- [DESCRIPTION OF THE TASK] Below are entries; copy exactly the lines from the one with "focal_35mm: 31" through the one with "f_number: 6.3", both included, and leave out the rest.

━━━━━ DATASET ENTRIES ━━━━━

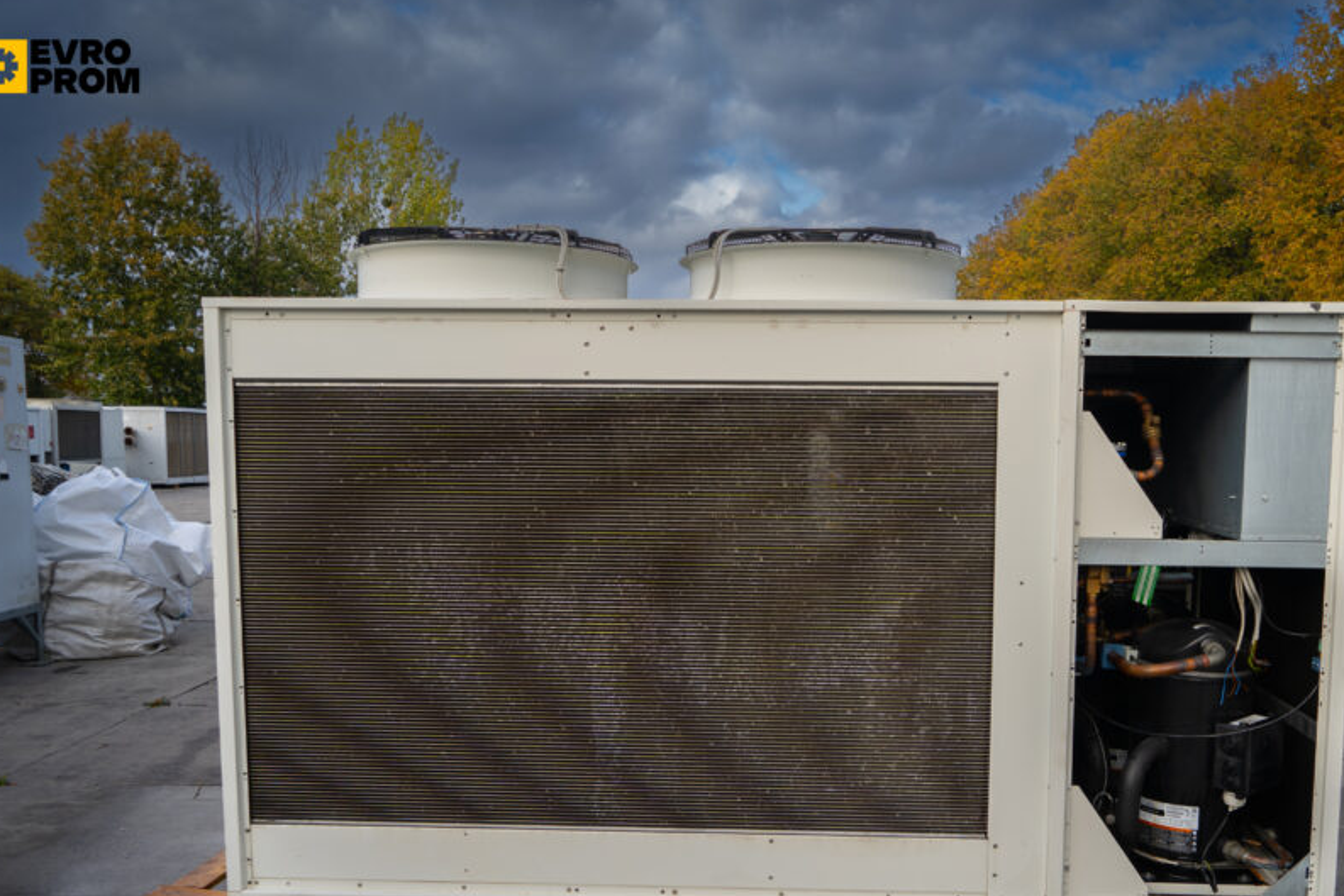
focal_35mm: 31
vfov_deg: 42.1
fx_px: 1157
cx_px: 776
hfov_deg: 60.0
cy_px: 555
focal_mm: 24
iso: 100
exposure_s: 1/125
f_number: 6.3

━━━━━
━━━━━ DATASET ENTRIES ━━━━━

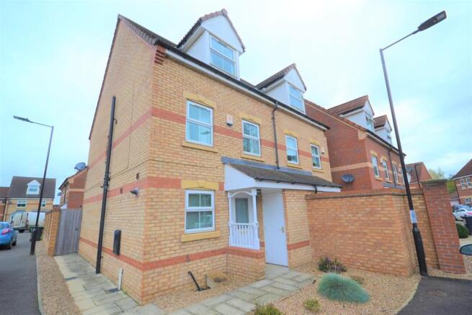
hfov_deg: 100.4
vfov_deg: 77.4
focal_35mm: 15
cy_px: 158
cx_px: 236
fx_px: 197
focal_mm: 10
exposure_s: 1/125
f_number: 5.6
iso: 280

━━━━━
━━━━━ DATASET ENTRIES ━━━━━

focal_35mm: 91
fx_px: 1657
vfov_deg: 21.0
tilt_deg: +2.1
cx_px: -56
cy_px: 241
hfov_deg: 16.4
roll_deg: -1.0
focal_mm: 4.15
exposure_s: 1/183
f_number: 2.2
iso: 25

━━━━━

- [WRITTEN SOLUTION]
focal_35mm: 31
vfov_deg: 42.1
fx_px: 1157
cx_px: 776
hfov_deg: 60.0
cy_px: 555
focal_mm: 24
iso: 100
exposure_s: 1/125
f_number: 6.3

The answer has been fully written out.